Por isso a coleta segue critério: separação por talhão homogêneo, considerando tipo de solo, relevo, histórico de uso e produtividade. Cada amostra composta reúne várias subamostras coletadas em caminhamento, na profundidade correta, longe de estradas, formigueiros e áreas de bordadura.
O que a análise mostra
- pH e acidez — quanto o solo está travando a absorção do que já existe nele.
- Saturação por bases (V%) — a base do cálculo de calagem.
- Macronutrientes — fósforo, potássio, cálcio, magnésio, enxofre.
- Matéria orgânica — indicador direto do manejo dos últimos anos.
- Micronutrientes — quando o histórico da área justifica.
Da amostra à recomendação
- Planejamento.
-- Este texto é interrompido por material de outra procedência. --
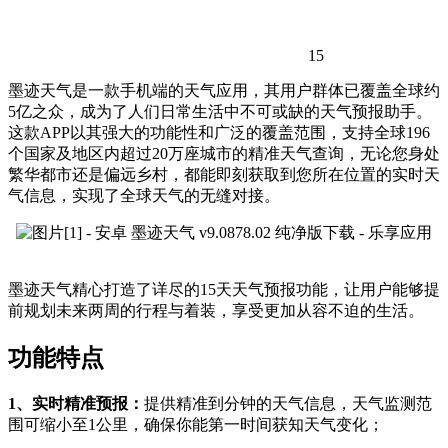
15
墨迹天气是一款手机端的天气应用，其用户群体已覆盖全球约
5亿之众，成为了人们日常生活中不可或缺的天气预报助手。
这款APP以其强大的功能性和广泛的覆盖范围，支持全球196
个国家及地区内超过20万座城市的精准天气查询，无论您身处
繁华都市还是偏远乡村，都能即刻获取到您所在位置的实时天
气信息，实现了全球天气的无缝对接。
墨迹天气精心打造了详尽的15天天气预报功能，让用户能够提
前规划未来两周的行程与着装，享受更加从容不迫的生活。
功能特点
1、实时精准预报：
提供精准到分钟的天气信息，天气监测范
围可缩小至1公里，确保你能第一时间获知天气变化；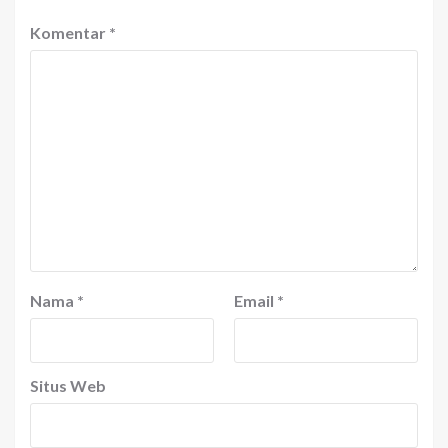
Komentar
*
Nama
*
Email
*
Situs Web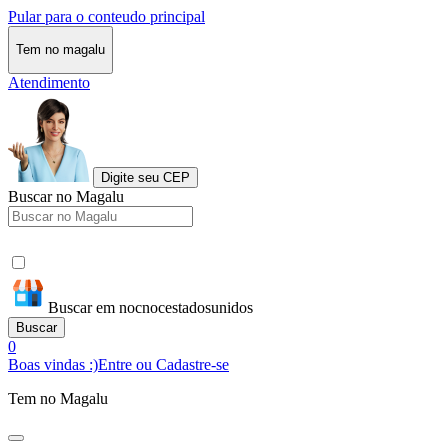
Pular para o conteudo principal
Tem no magalu
Atendimento
Digite seu CEP
Buscar no Magalu
Buscar em nocnocestadosunidos
Buscar
0
Boas vindas :)
Entre ou Cadastre-se
Tem no Magalu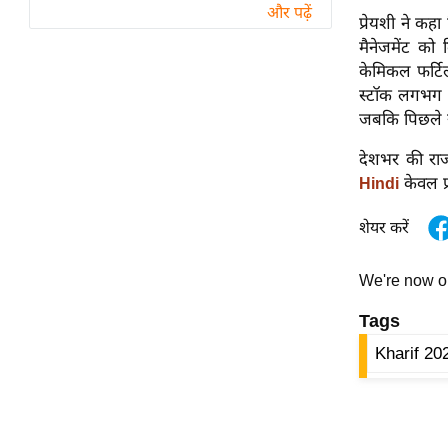
विश्लेषण
और पढ़ें
प्रेयशी ने क
ट्रेंडिंग
मैनेजमेंट क
केमिकल फर्टि
Q
स्टॉक लगभग 
u
जबकि पिछले स
i
देशभर की राज
c
केवल प्
Hindi
k
L
शेयर करें
i
n
We're now 
k
s
Tags
विधानसभा
Kharif 20
चुनाव
फोटो
वीडियो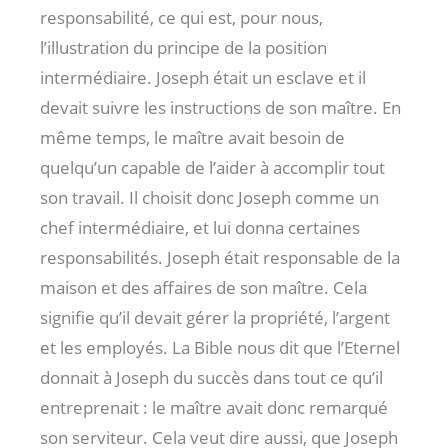
responsabilité, ce qui est, pour nous,
l’illustration du principe de la position
intermédiaire. Joseph était un esclave et il
devait suivre les instructions de son maître. En
même temps, le maître avait besoin de
quelqu’un capable de l’aider à accomplir tout
son travail. Il choisit donc Joseph comme un
chef intermédiaire, et lui donna certaines
responsabilités. Joseph était responsable de la
maison et des affaires de son maître. Cela
signifie qu’il devait gérer la propriété, l’argent
et les employés. La Bible nous dit que l’Eternel
donnait à Joseph du succès dans tout ce qu’il
entreprenait : le maître avait donc remarqué
son serviteur. Cela veut dire aussi, que Joseph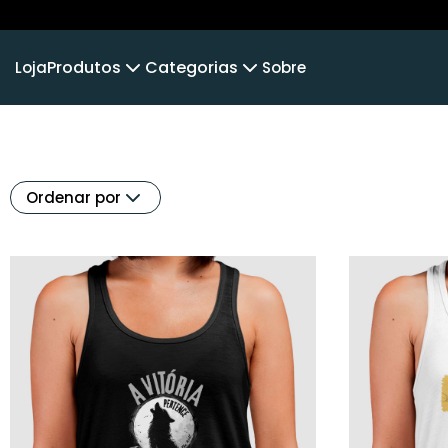
Produtos
Categorias
Loja
Sobre
Camiseta
MUNDO ANIMAL
Camiseta Infantil
DEFENSO
Cropped Moletom
LINHA INFANTIL
Camiseta Algodão Peruano
Ordenar por
Body Infantil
Definimos a divisão dos talhões e o número de amostras.
- Coleta. Trabalho de campo com identificação e georreferenciamento dos pontos.
- Laboratório. Envio e acompanhamento das análises.
- Interpretação. Leitura do laudo à luz da cultura pretendida e da produtividade esperada.
- Recomendação. Calagem, gessagem e adubação em dose, fonte e época — por escrito.
Quando amostrar. O ideal é com antecedência da semeadura, para dar tempo de o calcário reagir. Amostragem feita em cima da hora limita o que dá para corrigir naquela safra.